WHAT IS BEING ASKED ▸ What's wanted is each entry repeated verbatim, minus its images.

### RECORDS FOR THE TASK ###

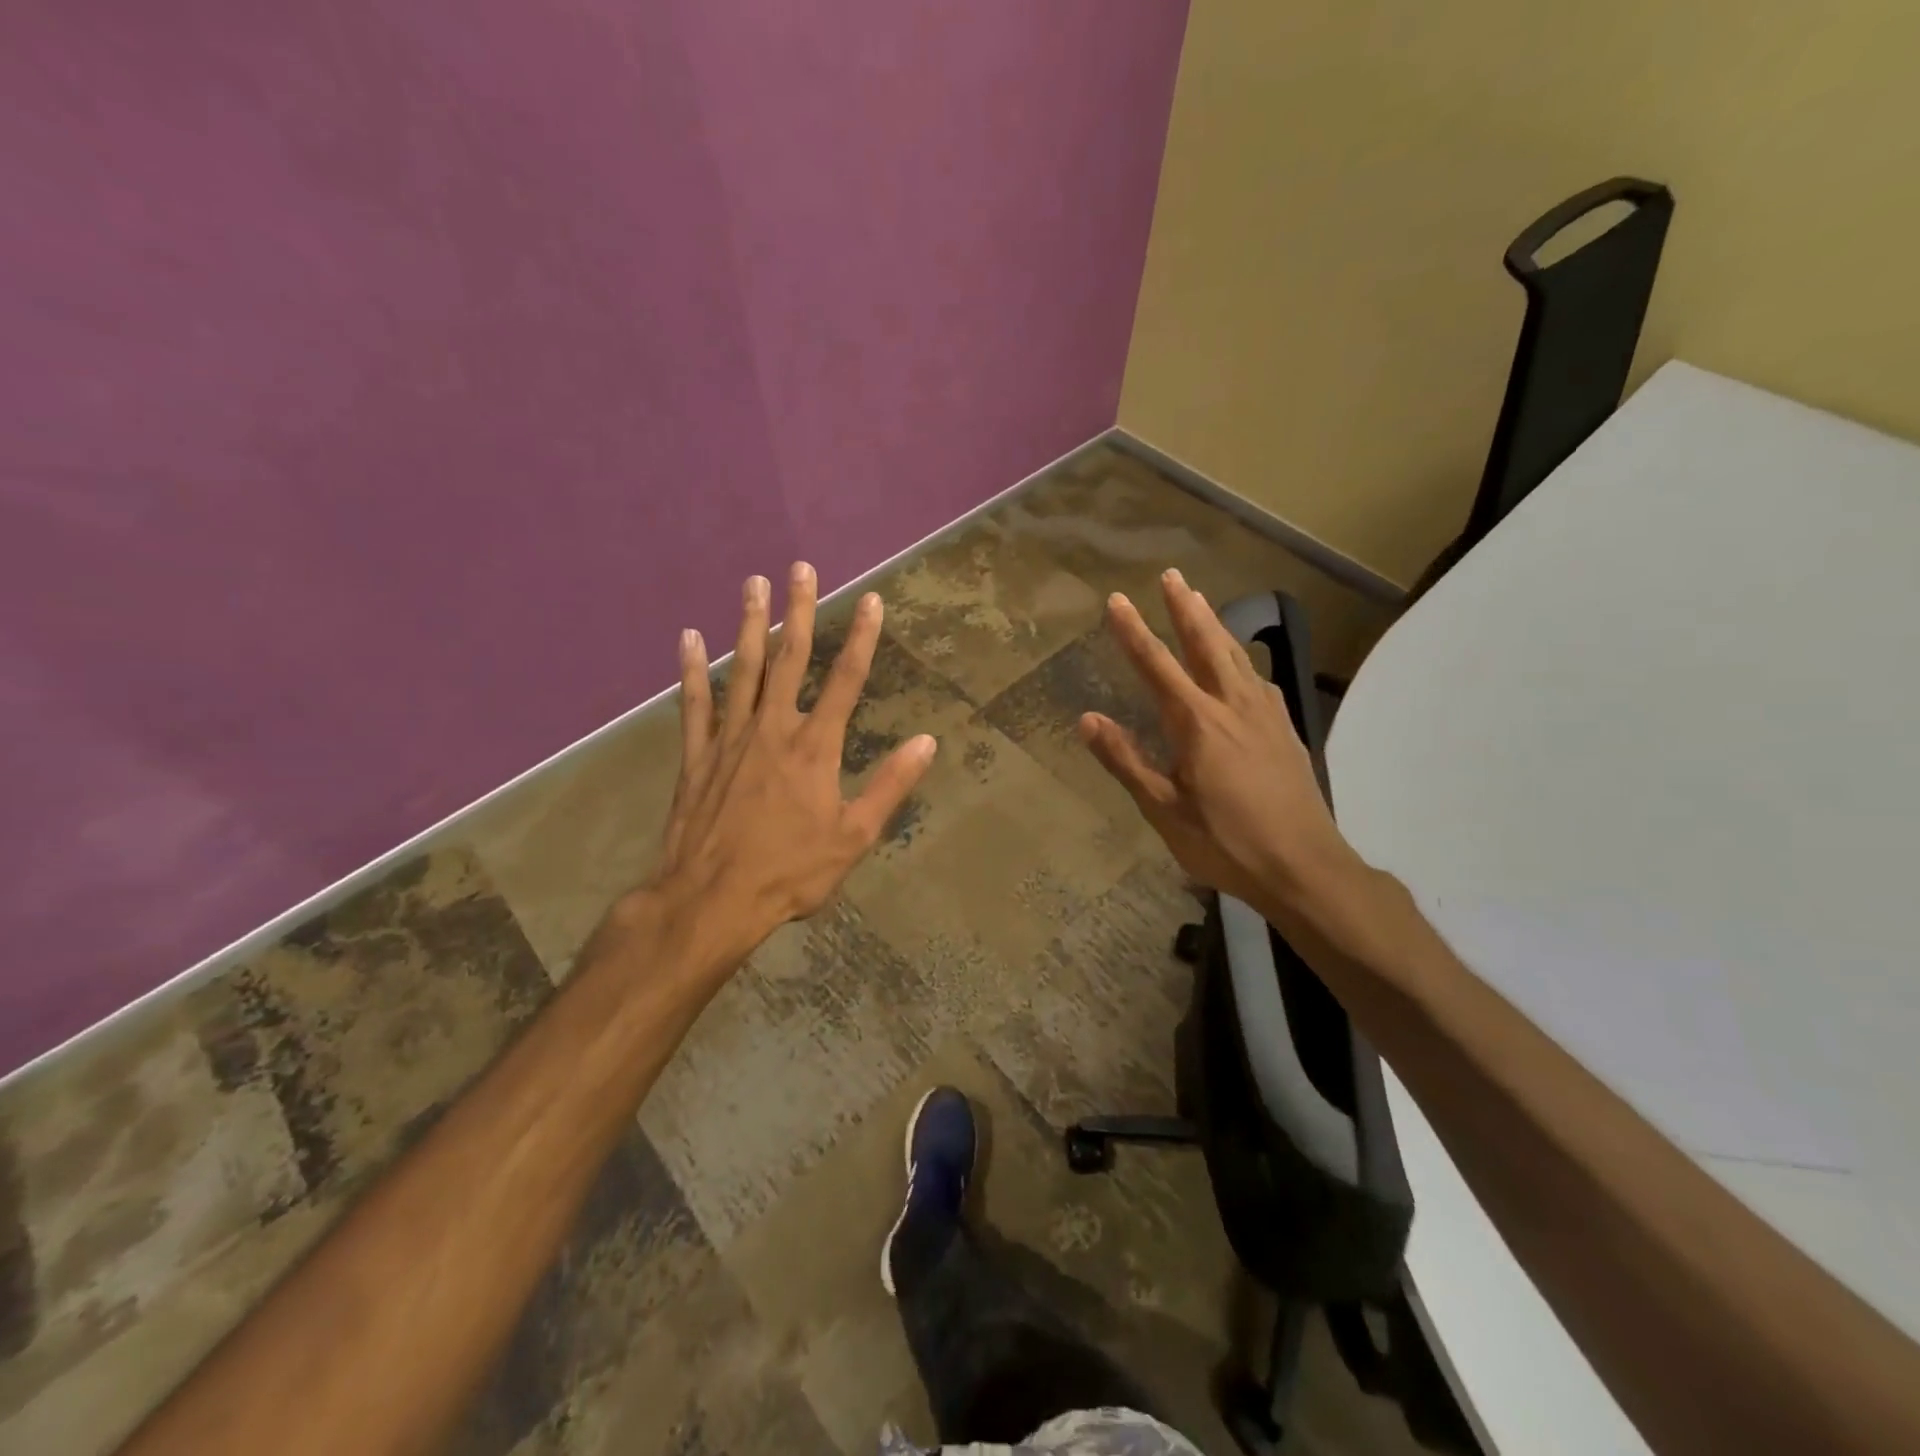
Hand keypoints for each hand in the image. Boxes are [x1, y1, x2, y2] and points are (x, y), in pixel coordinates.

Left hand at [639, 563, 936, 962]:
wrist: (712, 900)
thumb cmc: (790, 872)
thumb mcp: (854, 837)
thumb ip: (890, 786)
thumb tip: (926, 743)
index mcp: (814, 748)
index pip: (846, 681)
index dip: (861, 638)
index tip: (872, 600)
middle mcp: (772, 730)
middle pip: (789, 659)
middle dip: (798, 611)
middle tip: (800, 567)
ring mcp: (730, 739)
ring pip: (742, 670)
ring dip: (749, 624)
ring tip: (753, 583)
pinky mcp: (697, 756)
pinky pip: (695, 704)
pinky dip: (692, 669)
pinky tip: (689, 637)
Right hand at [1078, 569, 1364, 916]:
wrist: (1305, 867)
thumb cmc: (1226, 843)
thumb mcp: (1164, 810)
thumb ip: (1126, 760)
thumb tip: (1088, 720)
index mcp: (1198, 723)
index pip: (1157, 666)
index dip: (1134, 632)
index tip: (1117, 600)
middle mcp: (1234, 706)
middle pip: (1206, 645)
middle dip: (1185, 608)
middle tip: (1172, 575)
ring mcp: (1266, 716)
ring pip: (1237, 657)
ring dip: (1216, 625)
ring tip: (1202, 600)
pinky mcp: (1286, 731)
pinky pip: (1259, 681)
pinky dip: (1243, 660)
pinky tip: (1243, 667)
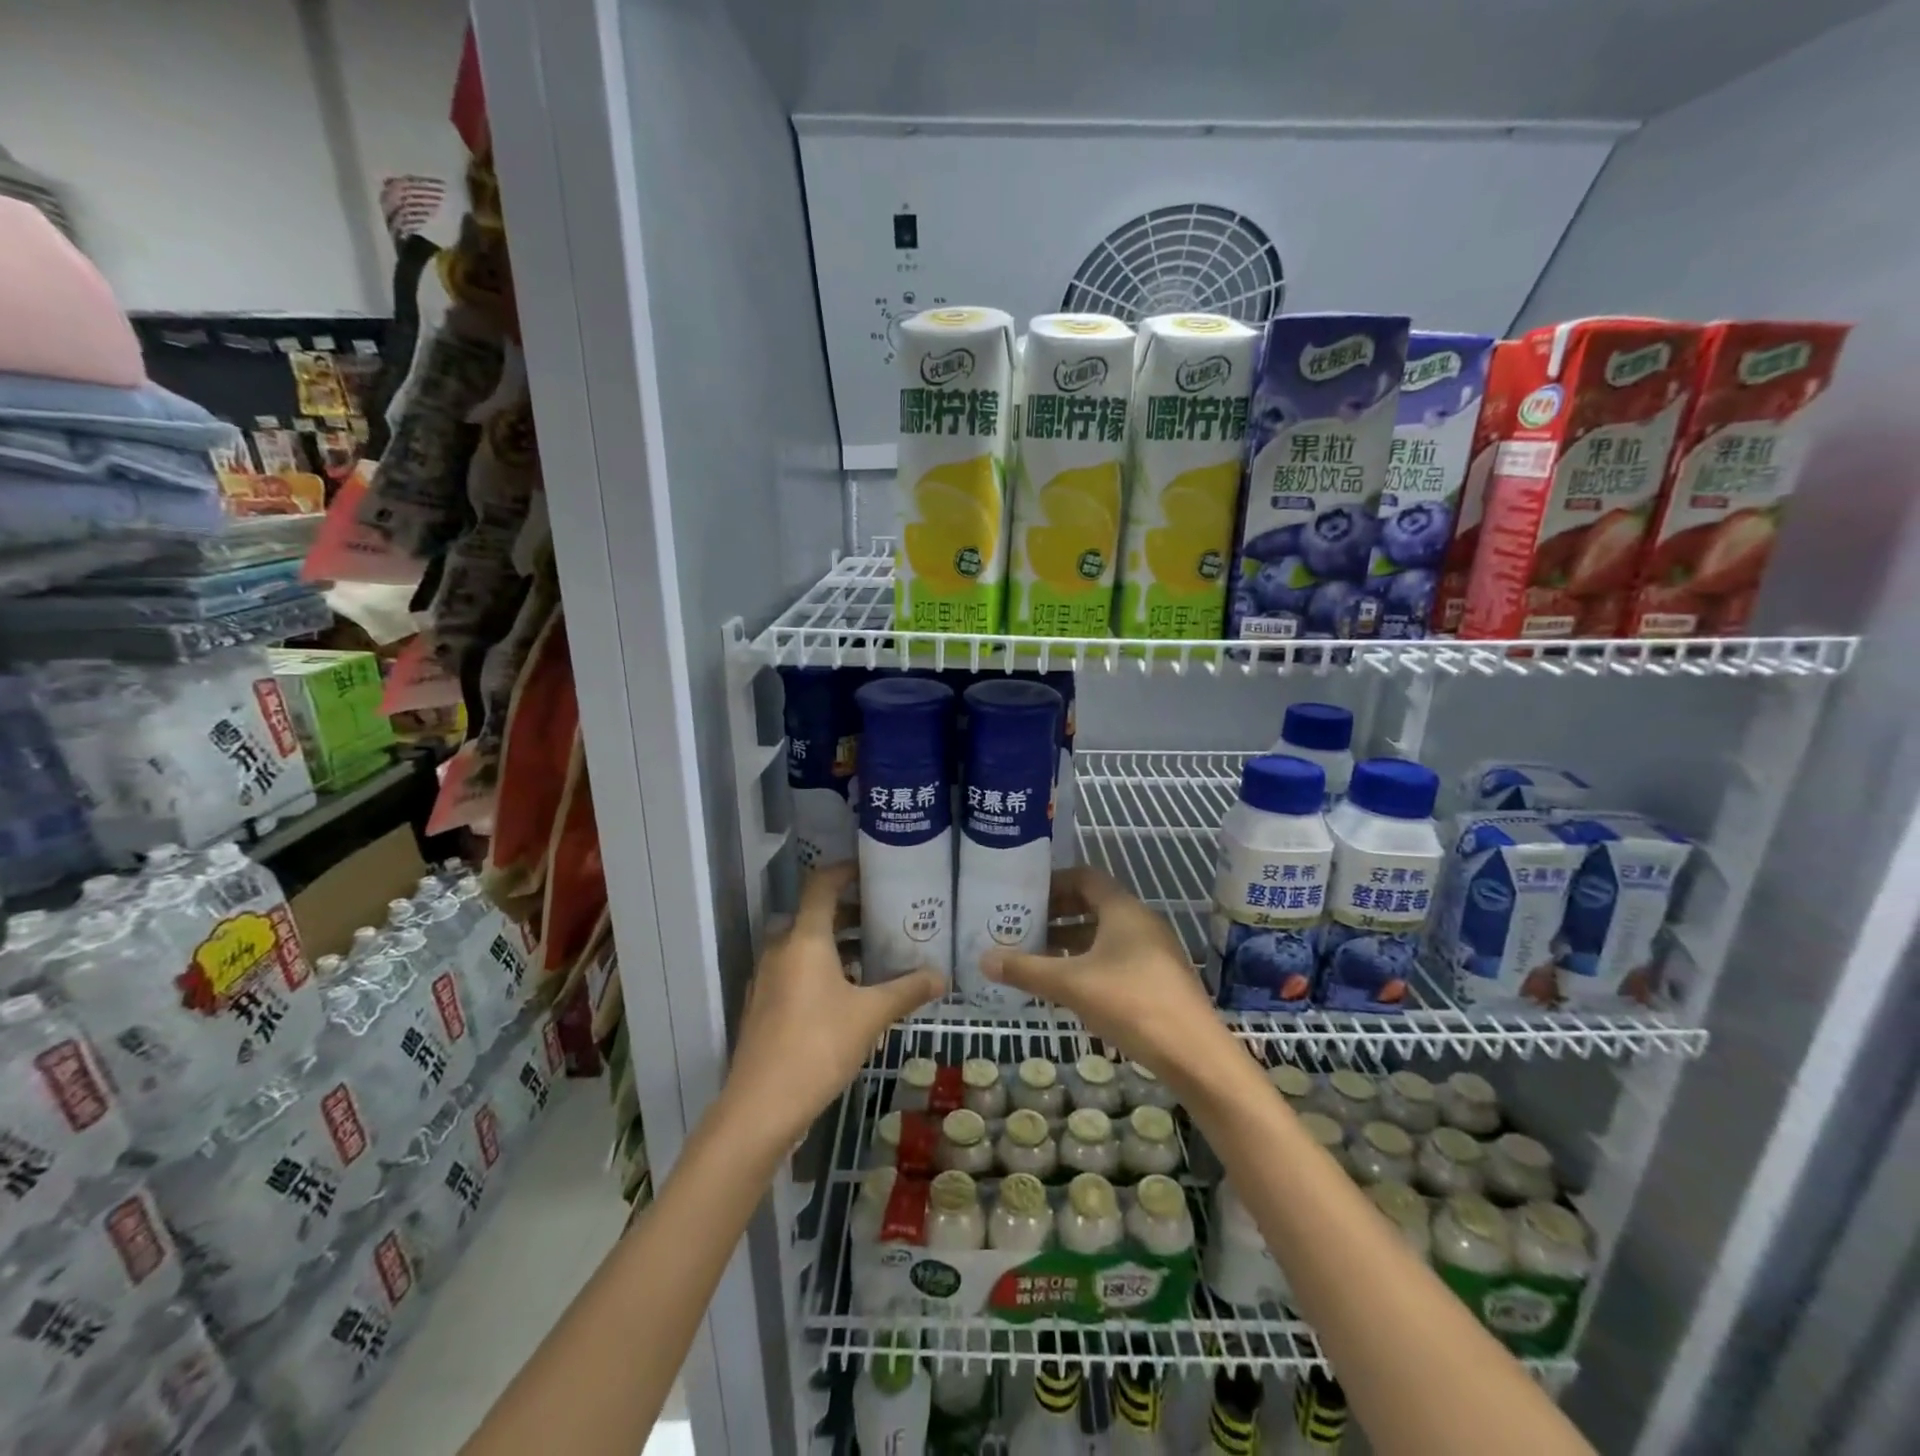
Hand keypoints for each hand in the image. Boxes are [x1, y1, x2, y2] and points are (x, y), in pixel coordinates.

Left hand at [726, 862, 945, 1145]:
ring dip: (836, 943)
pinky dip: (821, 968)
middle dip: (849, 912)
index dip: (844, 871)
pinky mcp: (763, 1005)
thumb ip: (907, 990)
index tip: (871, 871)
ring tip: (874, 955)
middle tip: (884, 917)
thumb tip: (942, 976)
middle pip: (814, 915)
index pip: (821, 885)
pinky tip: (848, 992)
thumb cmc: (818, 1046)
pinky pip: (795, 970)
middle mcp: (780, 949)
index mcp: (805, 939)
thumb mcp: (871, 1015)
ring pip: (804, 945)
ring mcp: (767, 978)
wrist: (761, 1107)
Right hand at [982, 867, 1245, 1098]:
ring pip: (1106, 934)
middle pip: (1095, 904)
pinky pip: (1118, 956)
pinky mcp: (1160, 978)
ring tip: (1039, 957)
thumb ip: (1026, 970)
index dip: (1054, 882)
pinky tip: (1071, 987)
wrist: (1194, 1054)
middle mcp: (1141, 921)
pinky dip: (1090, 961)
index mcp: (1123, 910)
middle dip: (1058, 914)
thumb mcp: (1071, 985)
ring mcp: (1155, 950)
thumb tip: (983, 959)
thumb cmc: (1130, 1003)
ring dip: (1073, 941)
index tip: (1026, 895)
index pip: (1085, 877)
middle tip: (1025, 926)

###

WORKED SOLUTION ▸
Hand keypoints for each hand in the image. Boxes are [x1, y1, x2, y2] and points are (x, y), in pixel coordinates.

Left hand at [639, 563, 936, 962]:
wrist: (712, 900)
thumb cmc: (790, 872)
thumb mcp: (854, 837)
thumb ip: (890, 786)
thumb tip: (926, 743)
index mcp: (814, 748)
index pip: (846, 681)
index dip: (861, 638)
index tip: (872, 600)
middle mcp: (772, 730)
middle pip: (789, 659)
middle dip: (798, 611)
middle tip: (800, 567)
ring mcp: (730, 739)
ring pip: (742, 670)
ring dip: (749, 624)
ring tip: (753, 583)
pinky mcp: (697, 756)
pinky pip: (695, 704)
pinky dip: (692, 669)
pinky tip: (689, 637)
Right hand at [1078, 569, 1364, 916]:
wrist: (1305, 867)
thumb cmc: (1226, 843)
thumb mcp: (1164, 810)
thumb ip: (1126, 760)
thumb tip: (1088, 720)
index mcp: (1198, 723)
index pip: (1157, 666)
index dip: (1134, 632)
index tip: (1117, 600)
middle mcp: (1234, 706)
middle pip: (1206, 645)
middle dip: (1185, 608)
middle tip: (1172, 575)
ring mcp: (1266, 716)
ring pip: (1237, 657)
ring dip: (1216, 625)
ring tip: (1202, 600)
pinky mcp: (1286, 731)
pinky pip: (1259, 681)
pinky dip: (1243, 660)
pinky tip: (1243, 667)
Hand keypoints for each hand in the image. Boxes are [x1, y1, x2, y2] and points are (x, y), in pixel coordinates.

Left hand at [726, 862, 945, 1145]:
ring dip: (836, 943)
pinky dip: (821, 968)
middle dip: (849, 912)
index dip: (844, 871)
pinky mcp: (763, 1005)
thumb ip: (907, 990)
index tip: (871, 871)
ring tip: (874, 955)
middle tip: (884, 917)
thumb tip: (942, 976)
middle pip: (814, 915)
index pip: (821, 885)
pinky tip: (848, 992)
thumb cmc: (818, 1046)
pinky pip: (795, 970)
middle mcp: (780, 949)
index mcp: (805, 939)
thumb mcp: (871, 1015)
ring pip: (804, 945)
ring mcp: (767, 978)
wrist: (761, 1107)
Right hand at [982, 867, 1245, 1098]:
ring pip: (1106, 934)
middle pip: (1095, 904)
pinky pip: (1118, 956)
pinky mcp: (1160, 978)
ring tip: (1039, 957)
thumb ip: (1026, 970)
index dip: (1054, 882)
pinky tip: (1071, 987)
wrist: (1194, 1054)
middle mcp: (1141, 921)
pinky dip: (1090, 961)
index mcp: (1123, 910)
middle dip: (1058, 914)
thumb mcp: (1071, 985)
ring mcp: (1155, 950)
thumb tip: (983, 959)
thumb cmc: (1130, 1003)
ring dip: (1073, 941)
index tip: (1026, 895)
index pip: (1085, 877)
middle tip: (1025, 926)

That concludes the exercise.